> **DIRECTIONS**:
Print all of the entries exactly, minus the pictures.

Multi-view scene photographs
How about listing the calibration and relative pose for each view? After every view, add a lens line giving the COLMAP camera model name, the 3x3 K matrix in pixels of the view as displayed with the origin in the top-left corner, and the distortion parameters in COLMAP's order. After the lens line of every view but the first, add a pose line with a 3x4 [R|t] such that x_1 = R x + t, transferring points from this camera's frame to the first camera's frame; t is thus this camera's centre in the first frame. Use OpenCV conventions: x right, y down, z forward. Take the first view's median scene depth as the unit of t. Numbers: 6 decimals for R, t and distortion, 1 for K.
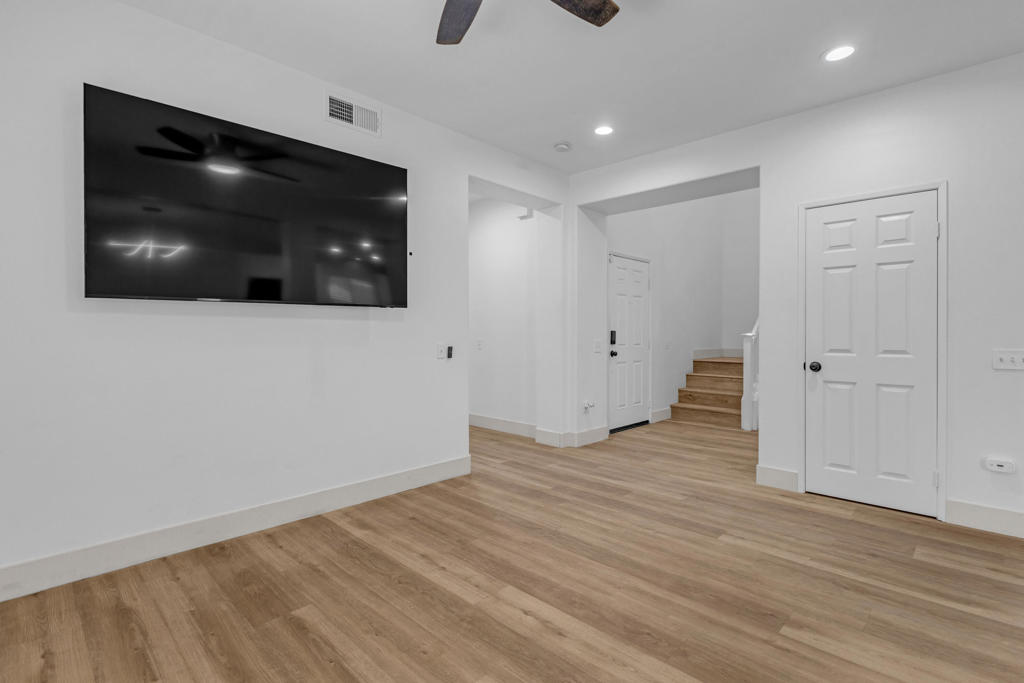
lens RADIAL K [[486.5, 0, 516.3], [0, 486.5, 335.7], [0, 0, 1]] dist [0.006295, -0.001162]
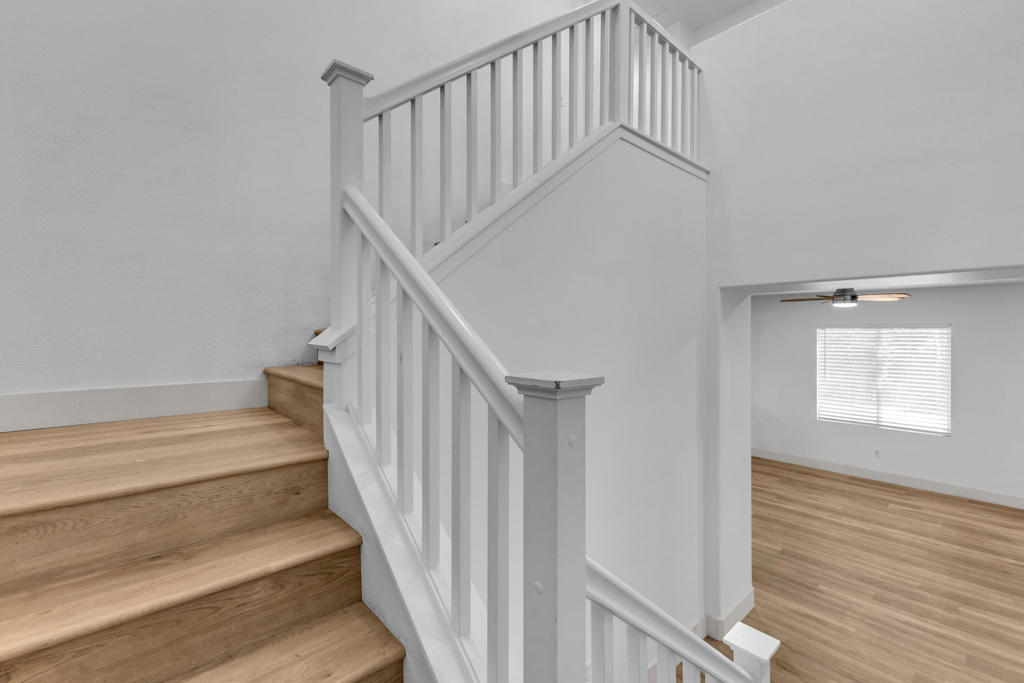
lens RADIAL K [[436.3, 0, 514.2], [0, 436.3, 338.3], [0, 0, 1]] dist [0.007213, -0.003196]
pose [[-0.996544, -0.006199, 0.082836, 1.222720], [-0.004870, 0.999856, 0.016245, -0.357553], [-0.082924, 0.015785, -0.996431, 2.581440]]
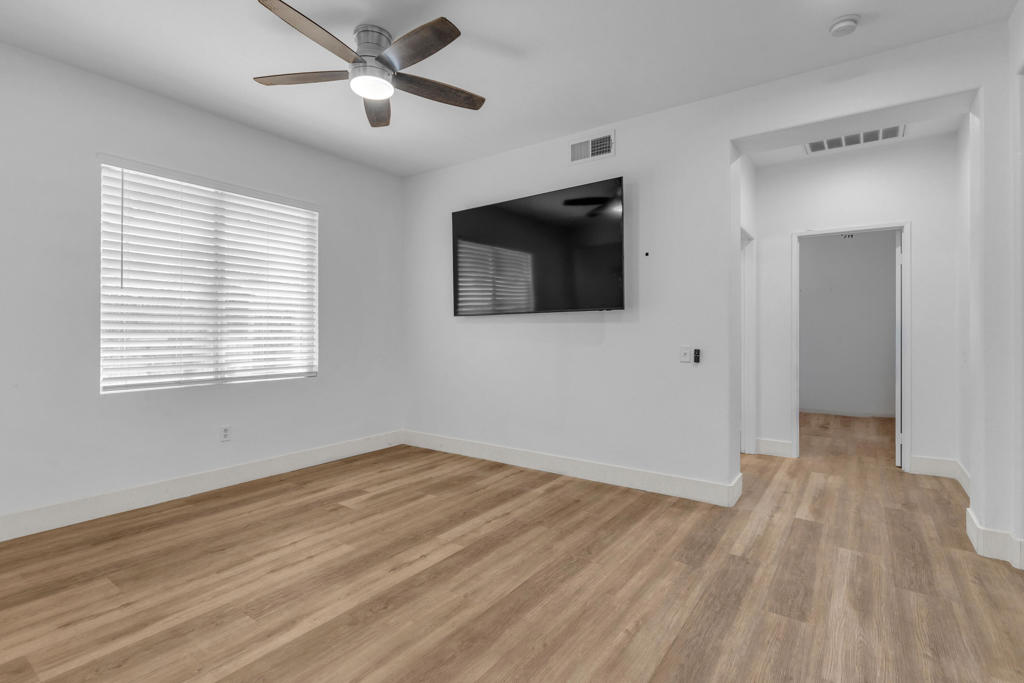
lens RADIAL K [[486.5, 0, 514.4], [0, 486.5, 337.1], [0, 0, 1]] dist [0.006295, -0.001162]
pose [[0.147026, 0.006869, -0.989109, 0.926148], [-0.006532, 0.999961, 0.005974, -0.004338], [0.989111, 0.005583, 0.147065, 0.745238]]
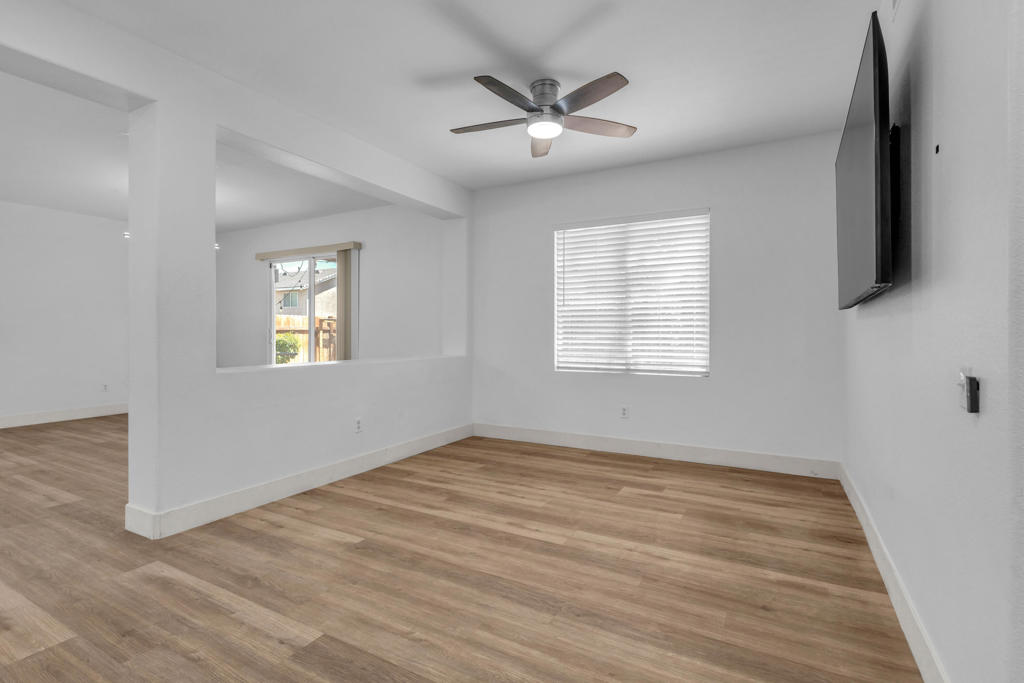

> **RESULT FOR THIS EXERCISE**:
How about listing the calibration and relative pose for each view? After every view, add a lens line giving the COLMAP camera model name, the 3x3 K matrix in pixels of the view as displayed with the origin in the top-left corner, and the distortion parameters in COLMAP's order. After the lens line of every view but the first, add a pose line with a 3x4 [R|t] such that x_1 = R x + t, transferring points from this camera's frame to the first camera's frame; t is thus this camera's centre in the first frame. Use OpenCV conventions: x right, y down, z forward. Take the first view's median scene depth as the unit of t. Numbers: 6 decimals for R, t and distortion, 1 for K.
lens RADIAL K [[486.5, 0, 516.3], [0, 486.5, 335.7], [0, 0, 1]] dist [0.006295, -0.001162]
lens RADIAL K [[436.3, 0, 514.2], [0, 436.3, 338.3], [0, 0, 1]] dist [0.007213, -0.003196]
pose [[-0.996544, -0.006199, 0.082836, 1.222720], [-0.004870, 0.999856, 0.016245, -0.357553], [-0.082924, 0.015785, -0.996431, 2.581440]]
lens RADIAL K [[486.5, 0, 514.4], [0, 486.5, 337.1], [0, 0, 1]] dist [0.006295, -0.001162]
pose [[0.147026, 0.006869, -0.989109, 0.926148], [-0.006532, 0.999961, 0.005974, -0.004338], [0.989111, 0.005583, 0.147065, 0.745238]]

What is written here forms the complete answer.